In providing his ruling, Judge Blackburn referenced In re Grand Jury Subpoena to Boucher in which child pornography was identified on the defendant's laptop during a border search in Vermont. When the laptop was later seized, it was determined to be password protected. A magistrate judge initially sided with the defendant finding that he could not be compelled to reveal the contents of his mind, which is what the act of producing the password would be.  Revising the grand jury’s request to require the defendant to produce, not the password itself, but rather an unencrypted version of the drive, a Vermont District judge granted that request.

With that case as precedent, Judge Blackburn ruled that Fricosu was required to provide the government in this case with an unencrypted copy of the Toshiba laptop computer’s hard drive.  However, Judge Blackburn also ruled that the government would be “precluded from using Ms. Fricosu’s act of production of the unencrypted contents of the computer’s hard drive against her in any prosecution”.

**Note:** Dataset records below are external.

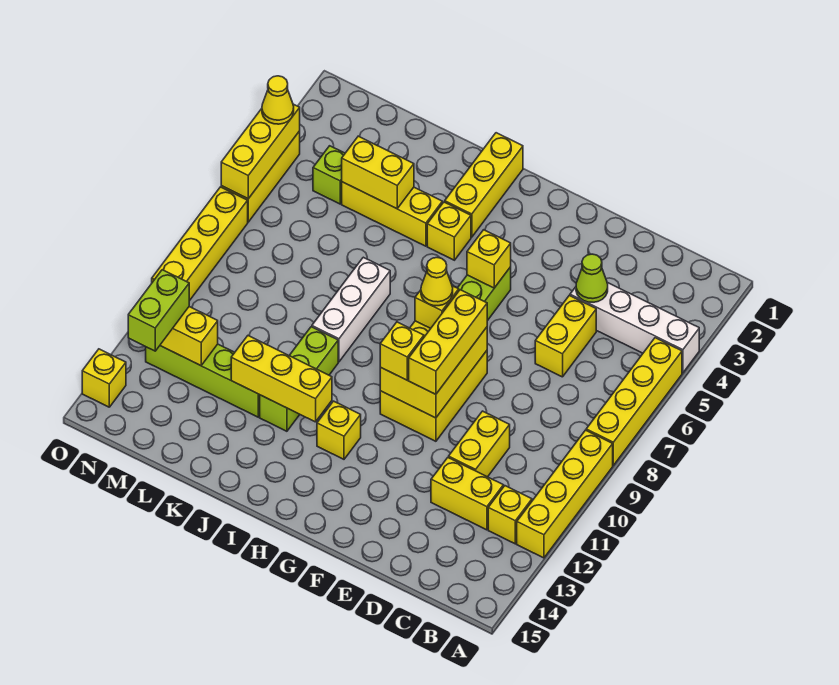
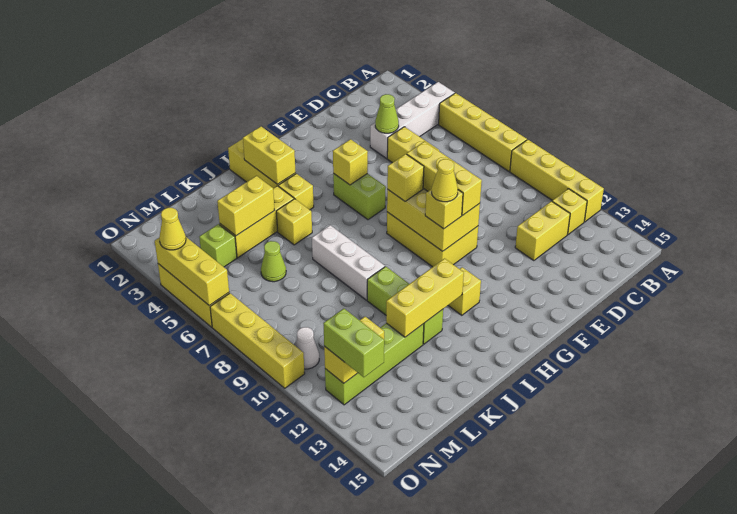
yellow 1x2 brick [449,411,510,477] -> yellow 1x2 brick moved to [243,127,296,184]
yellow 1x1 cone [421,258,453,306] -> yellow 1x1 cone moved to [432,159,458,202]
none -> lime 1x1 cone [261,241,286,282]
none -> white 1x1 cone [295,327,319,369]
yellow 1x1 brick [82,349,126,407] -> yellow 1x1 brick moved to [276,199,312,245]

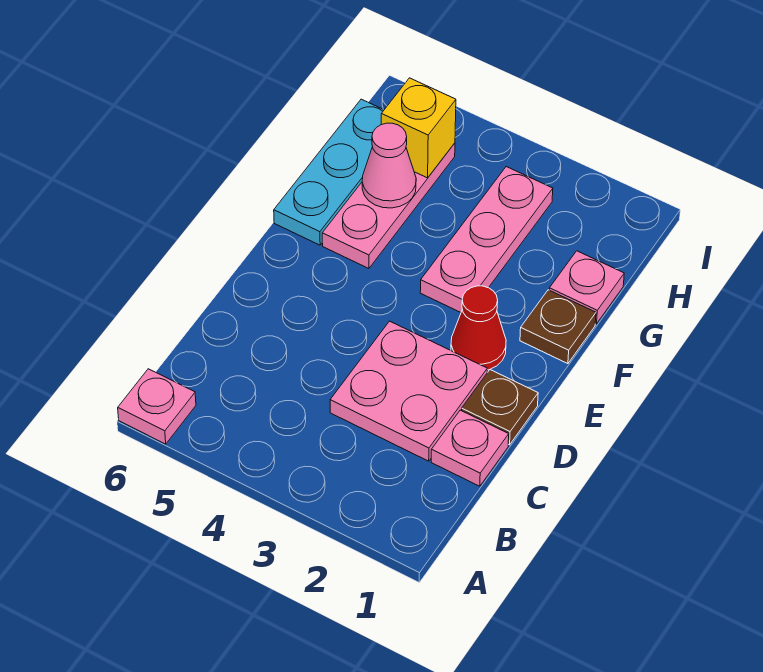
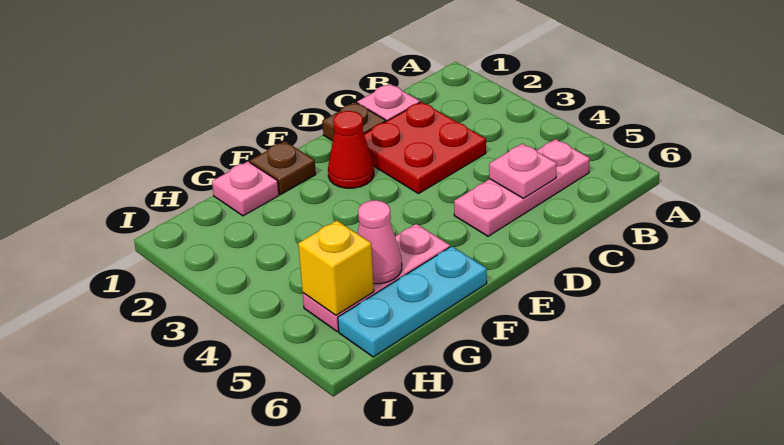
pink 1x1 plate [118,369,196,444] -> pink 1x1 plate moved to [489,144,556,198]
pink 2x2 plate [330,321,487,461] -> red 2x2 plate [364,102,486,194]
pink 1x3 plate [420,167,553,312] -> pink 1x3 plate moved to [454,139,590,236]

Fricosu’s attorney has indicated he plans to appeal the ruling and noted that his client may not even be able to decrypt the hard drive, stating “If that's the case, then we'll report that fact to the court, and the law is fairly clear that people cannot be punished for failure to do things they are unable to do”.

So, what do you think?  Should production of the hard drive have been compelled?  Does the preclusion from using evidence from the hard drive against her in prosecution address any Fifth Amendment concerns?  Please share any comments you might have or if you’d like to know more about a particular topic.

Disclaimer: The views represented herein are exclusively the views of the author, and do not necessarily represent the views held by CloudNine Discovery. eDiscoveryDaily is made available by CloudNine Discovery solely for educational purposes to provide general information about general eDiscovery principles and not to provide specific legal advice applicable to any particular circumstance. eDiscoveryDaily should not be used as a substitute for competent legal advice from a lawyer you have retained and who has agreed to represent you.